We agreed to go, but when the day came to leave, I completely fell apart. How could anyone else handle our routine? It all seemed too much. I considered canceling, but when my husband reminded me how much we had both been looking forward to our time away together, I reluctantly agreed to go. Tears streamed down my face as I looked out the window on the way to our destination.
How did it get to this point? I was mad. Mad for my daughter, who deserved to be out playing instead of doing treatments. Mad about time spent doing treatments when we could have been hiking, biking, or just spending time together as a family. Mad at my spouse for reasons I didn't even understand. As the tears turned crusty on my face, I realized I wasn't really mad anymore. I was exhausted, and catching our breath was exactly what my husband and I needed.

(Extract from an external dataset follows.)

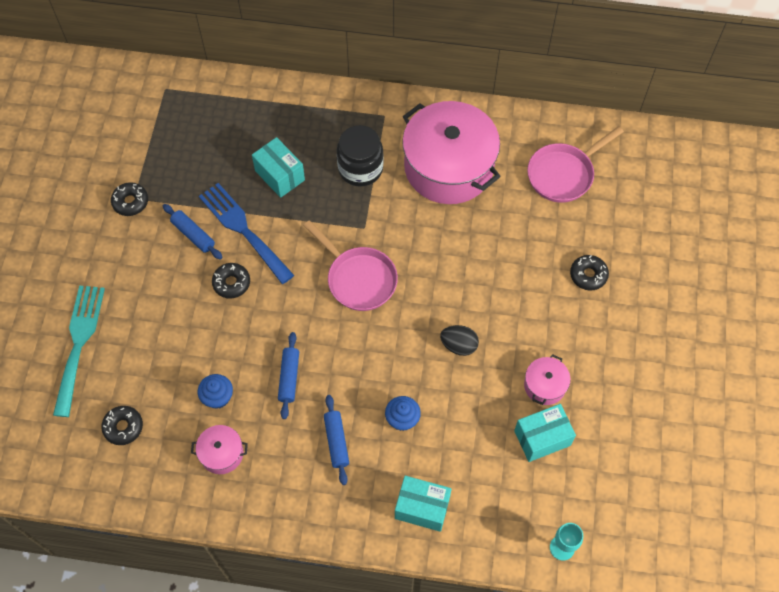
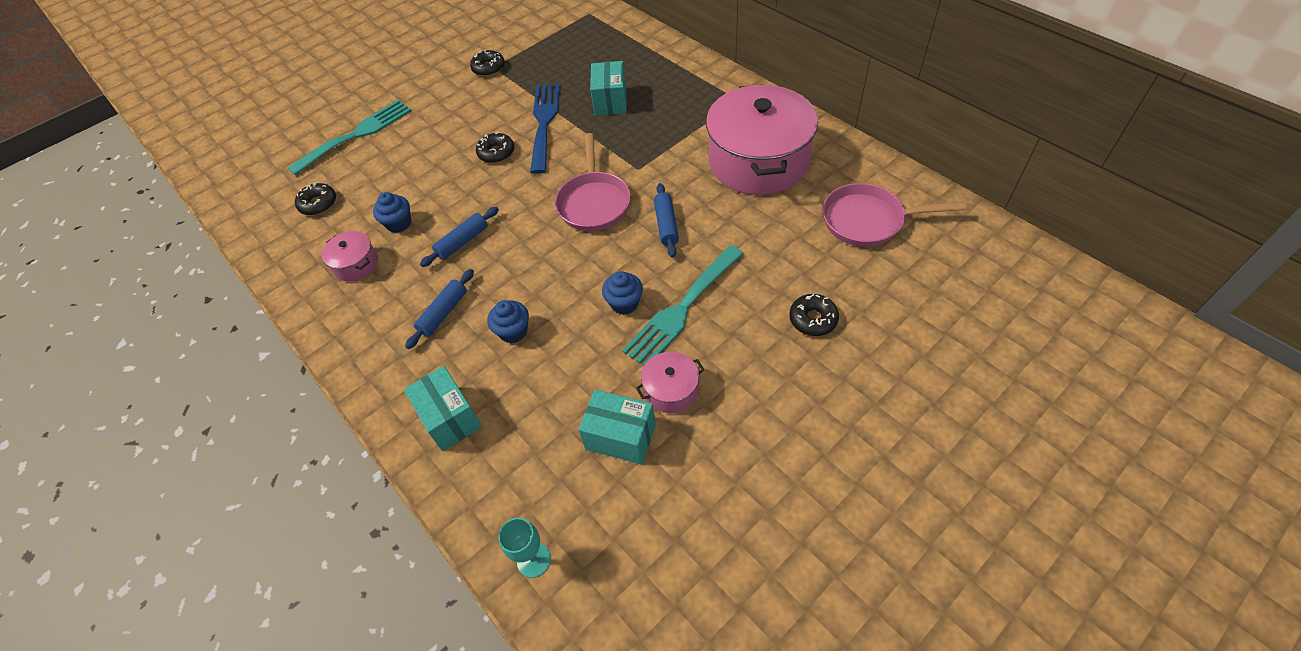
camera: 45 degrees right, 10 degrees down
(193, 235) = (506, 108): blue rolling pin -> blue rolling pin (666, 225)
(360, 168) = (679, 126): black jar -> none
(458, 345) = (624, 303): black egg -> blue cupcake
(500, 323) = (682, 309): none -> turquoise fork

Over the next few days, my husband and I began to talk, like really talk, about our life. We reminisced about when it was just the two of us, and what it will be like when it's just the two of us again. We laughed about all the fun we've had, and we cried about the challenges we've faced. We missed the kids and talked about how blessed we are to have them as our children.

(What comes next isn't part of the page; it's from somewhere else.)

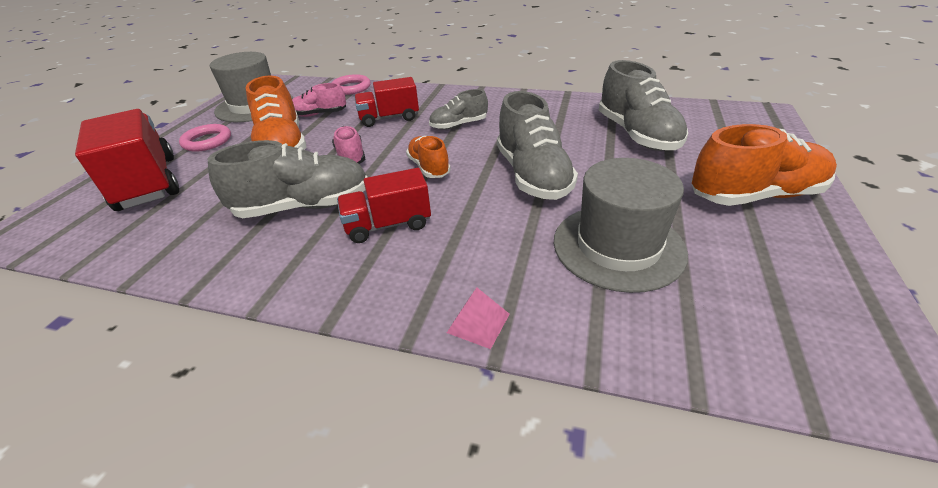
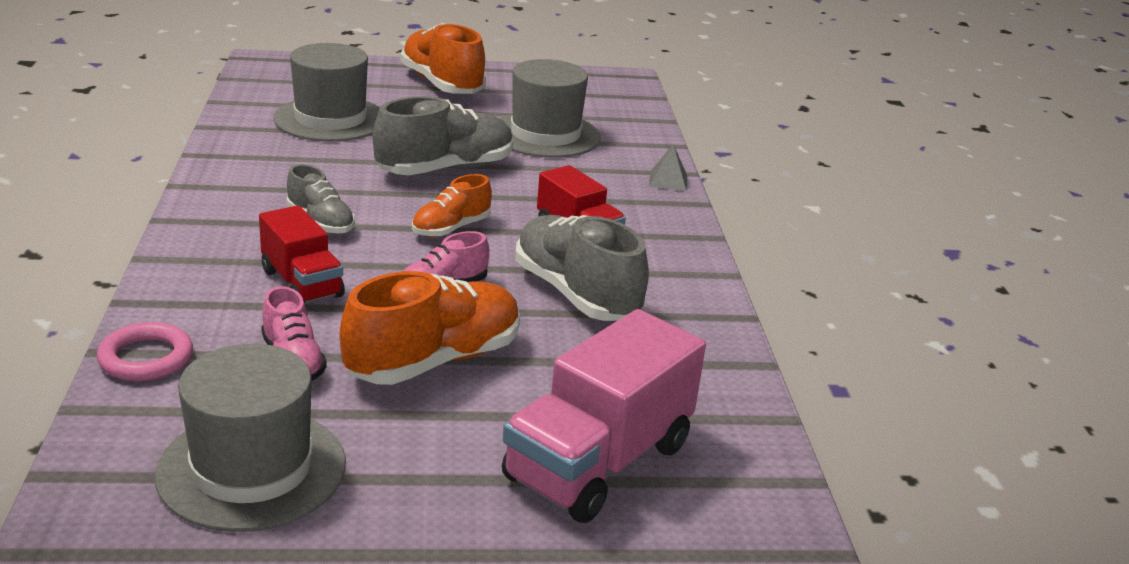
camera: 115 degrees left, 10 degrees down
(147, 183) = (598, 462): red truck -> pink truck
(207, 141) = (437, 463): pink ring -> none
(478, 323) = (668, 180): pink pyramid -> grey pyramid
(637, 135) = (330, 119): grey shoe -> grey hat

Over the years, our thoughts and feelings had been shoved aside in order to cope with new routines and challenging circumstances. It felt so good to share. So, we vowed to take more time for our relationship. Regardless of the circumstances, we are stronger together.
We learned the hard way that prioritizing your relationship with your partner is important. No, it's not easy; but in the face of CF, you ARE stronger together. No one knows your situation better than the person standing with you at a hospital bedside, during vest treatments, or using nebulizing antibiotics for the first time. So, here are some of the important things we realized:
- Remember your time as a couple. Reminiscing about date nights, vacations, and moments that make you smile is just good medicine. During difficult times, you may need to pull some of those memories out of your back pocket.
- Talk about the tough stuff. It's okay to get emotional. Raising a child with a chronic illness is hard, and it's okay to say that. Your partner needs to know what has been challenging for you (and vice versa) so you can better support each other.
- Think about ways to fill each other's bucket. Does that mean one of you handles the morning treatment so the other can get to the gym or take a walk? In return, do you take the evening treatment so your partner can meet a friend for coffee? Talk about what fills your buckets.
- Take time together. Whether it's taking a walk, watching a movie, or going on a date, it's important to clear your head. You need to break away every once in a while so you're ready to give your best to your loved ones.
- Allow others to help. This has been difficult for us. You get into a set routine and you begin to think no one else can do it like you can. Unfortunately, life doesn't work like that. You may get sick. You may have to travel for work. Someone else may need you at the same time you need to be doing a treatment. Open up to friends and family about ways they can help. They may surprise you.
George Orwell said, “Happiness can exist only in acceptance.” By accepting our situation and supporting each other through the good days and the bad, we consider our family a force for CF to reckon with.